First, I'll show you how the last batch is coming along:
My directions say to use calcium chloride before the culture and rennet if the milk makes a weak curd and takes an inordinate amount of time to set. I didn't know if my milk would have that problem or not, so I used it. This time, I did not use it and found out it wasn't necessary. Cliff tells me calcium chloride is the stuff farmers put in tractor tires to keep them from freezing in winter, and that it's some bad stuff! Also, last time I used liquid rennet made for cheese-making. This time I used tablet... not the Junket like you buy in the store, though, it's what I bought from the cheese-making place. I can tell you there is a tremendous difference. Using the proper kind of rennet, a firmer curd develops in thirty minutes than what I got from the Junket tablets after twelve hours. So if you venture into cheese-making, spend the bucks and buy the proper stuff.
As I was at the stage after cutting the curd where I set the pan into a sink full of hot water. At this point I saw something I don't remember reading last week: "Place the pot into a sink of hot water and bring the temperature slowly (not more than 2 degrees every five minutes) up to 100 degrees.
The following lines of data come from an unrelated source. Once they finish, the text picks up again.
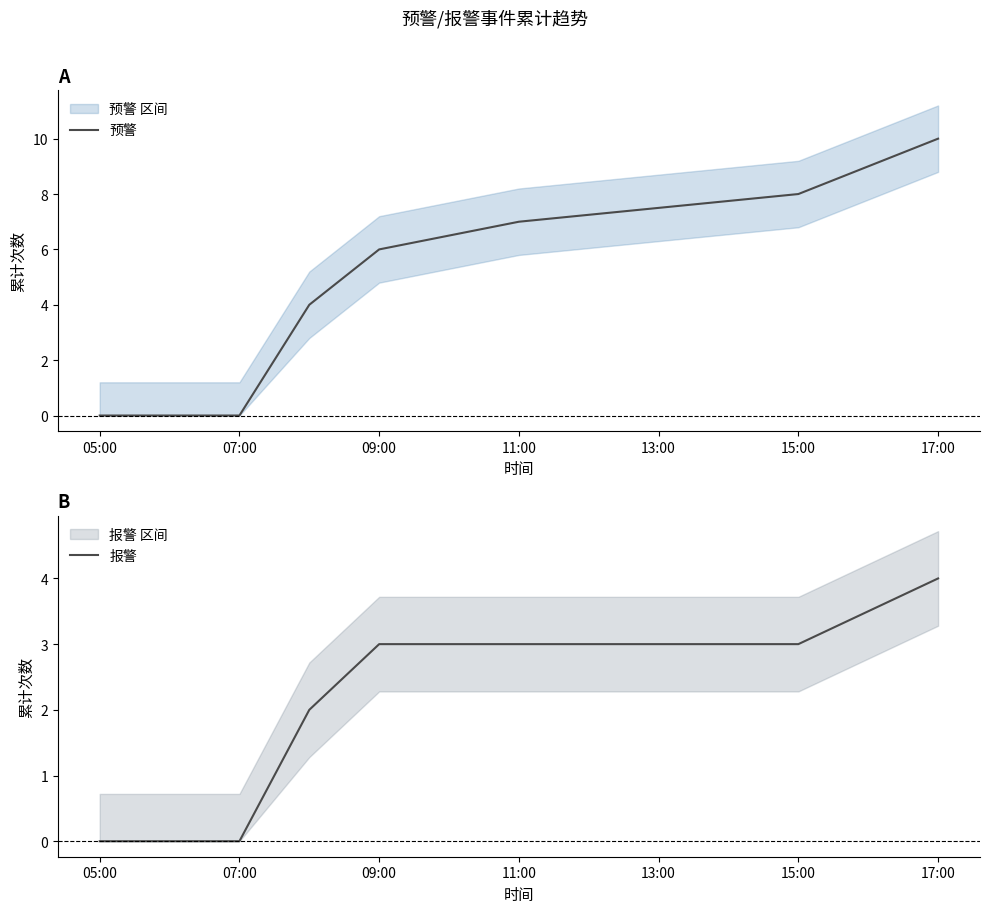

Rank the series by their average value, from lowest to highest.

报警, 预警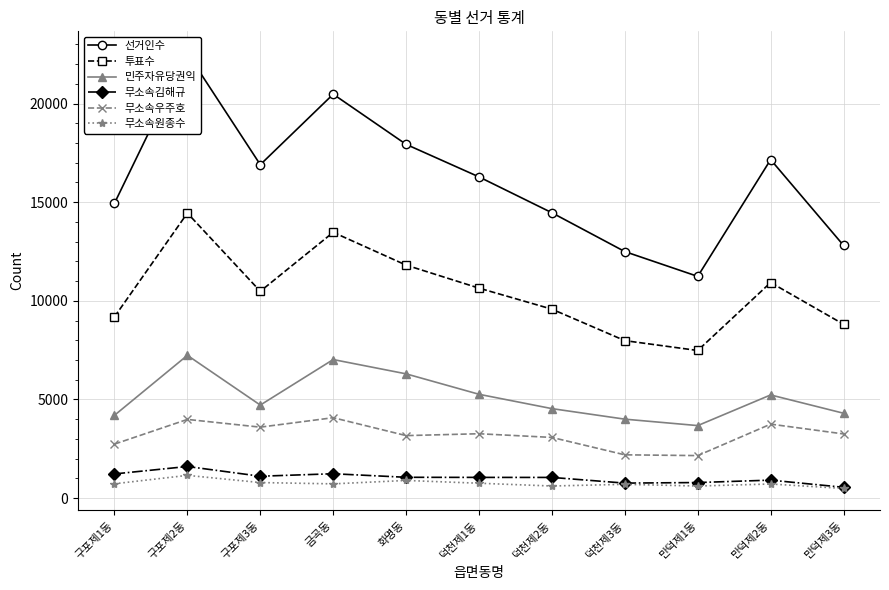

At which label is 선거인수 closest to 16899?

구포제3동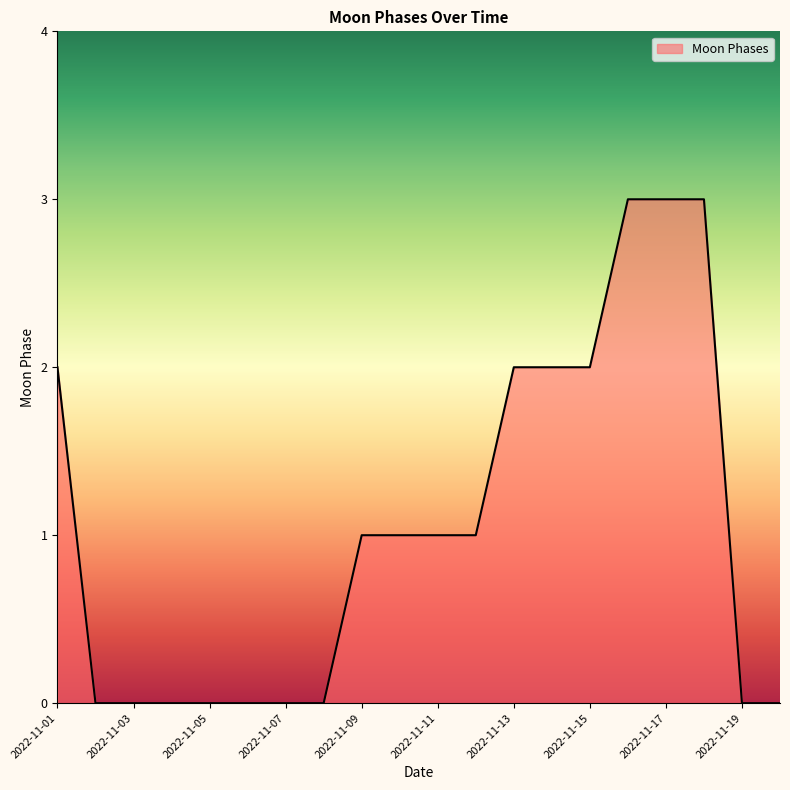

What is the difference between the maximum and minimum values?

3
The will probably take about 30 minutes.
See the underlined part? I'm sure I didn't pay attention to that the other time, so let's hope it didn't ruin that batch. I'll bet it didn't.
The next hour or so should be interesting. I'll be applying the weight to the cheese after it's in the mold. Cliff was here to help with that before.
Another modification we made this time is to get the cheese off the surface of the plate when it's being pressed; before, I used paper towels and just wiped off the whey as it collected. Cliff fixed me up with a way of draining so the curds aren't sitting in the whey.